Número de mortes por policiais disparou
Em média, 14 pessoas são mortas pela polícia por dia no país. No ano passado, segundo o Fórum Brasileiro de Segurança Pública, a quantidade de mortes por policiais disparou. Foram 5.144 – aumento de 20% na comparação com o ano anterior. O levantamento indica que número de agentes de segurança mortos recuou 5% no período.
O criminalista Celso Vilardi, professor da Fundação Getulio Vargas em São Paulo (FGV-SP), trata o projeto como “impossível”. Pelo seu entendimento, o Código Penal já assegura que qualquer policial ou cidadão que reagir “moderadamente” a uma ameaça não será penalizado:
— Qualquer modificação na legítima defesa seria considerada inconstitucional. Não se pode dar ao policial uma licença para matar sem ser punido.

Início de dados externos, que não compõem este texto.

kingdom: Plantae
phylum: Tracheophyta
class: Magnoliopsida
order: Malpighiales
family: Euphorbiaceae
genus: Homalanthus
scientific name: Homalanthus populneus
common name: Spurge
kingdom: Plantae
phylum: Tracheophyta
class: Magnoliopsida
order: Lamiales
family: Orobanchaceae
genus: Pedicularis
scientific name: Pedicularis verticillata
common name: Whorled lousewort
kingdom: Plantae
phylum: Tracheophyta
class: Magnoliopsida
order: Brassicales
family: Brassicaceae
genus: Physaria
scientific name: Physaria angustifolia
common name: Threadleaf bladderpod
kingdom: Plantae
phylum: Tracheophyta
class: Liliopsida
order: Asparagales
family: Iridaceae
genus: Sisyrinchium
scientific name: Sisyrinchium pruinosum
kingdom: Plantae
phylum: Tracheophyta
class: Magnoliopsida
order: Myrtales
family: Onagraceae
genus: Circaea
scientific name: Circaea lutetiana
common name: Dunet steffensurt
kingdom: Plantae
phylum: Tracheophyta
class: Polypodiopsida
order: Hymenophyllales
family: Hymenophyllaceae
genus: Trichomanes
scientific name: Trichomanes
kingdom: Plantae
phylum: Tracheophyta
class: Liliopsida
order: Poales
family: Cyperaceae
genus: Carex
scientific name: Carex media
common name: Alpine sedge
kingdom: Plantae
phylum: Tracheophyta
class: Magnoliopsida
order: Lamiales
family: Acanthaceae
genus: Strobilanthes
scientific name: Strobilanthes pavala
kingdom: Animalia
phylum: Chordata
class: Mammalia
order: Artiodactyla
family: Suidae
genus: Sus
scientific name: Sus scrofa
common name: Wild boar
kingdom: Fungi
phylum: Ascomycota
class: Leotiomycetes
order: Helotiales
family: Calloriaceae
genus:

Dois casos da legislação atual
Pelas leis em vigor, em toda morte cometida por policiais é aberto inquérito para apurar tanto possível legítima defesa quanto intenção criminosa.
Após homicídio durante abordagem, três PMs viram réus
- Trio de brigadianos virou réu pela morte de um jovem de 18 anos na Capital. Ronaldo de Lima foi morto com tiro pelas costas em 3 de setembro de 2015, na Vila Buraco Quente, no Morro Santa Tereza, após abordagem.
- Na época, foi aberto inquérito e a Polícia Civil concluiu que os PMs haviam agido em legítima defesa. O Ministério Público (MP) discordou.
-Os brigadianos alegavam que o jovem estava armado e teria disparado. Moradores disseram ter ouvido apenas um tiro. Houve revolta e queima de ônibus no morro em protesto.
-Após a investigação, a perícia atestou que o PM José Cecílio Martins da Rosa, o Serginho, autor do tiro que matou Lima, trocou o tambor de um revólver 38, apresentado pelos PMs como encontrado com o jovem, pelo de sua própria arma, de igual calibre.
-A Justiça aceitou denúncia e tornou Serginho réu por homicídio qualificado e fraude processual. Os outros PMs, Alexandre Puntel e Thiago Costa Silva, respondem por falso testemunho, por mentir no inquérito – disseram ter ouvido dois tiros, um feito pelo colega e outro pela vítima. A defesa não foi localizada ontem para comentar.
Brigadiano salva casal ameaçado por homem armado em Porto Alegre
-Ao menos três câmeras de segurança registraram o momento em que um policial militar à paisana matou um homem que tentava roubar um casal no bairro Mont´Serrat, em Porto Alegre, no dia 24 de julho deste ano.
-As imagens mostram quando o carro do casal é fechado pelo automóvel dos assaltantes. Um deles desce pela porta traseira e aponta a arma para a motorista.
-O soldado da Brigada Militar surge, do outro lado da via, entre carros estacionados. Segundo a titular da 8ª Delegacia de Polícia, Vandi Lemos, antes de atirar, ele deu ordem para o ladrão parar, que não foi atendida.
-Os comparsas fugiram. Em razão da morte, foi aberto inquérito, mas a delegada adiantou que as imagens comprovavam a ação do PM em legítima defesa das vítimas.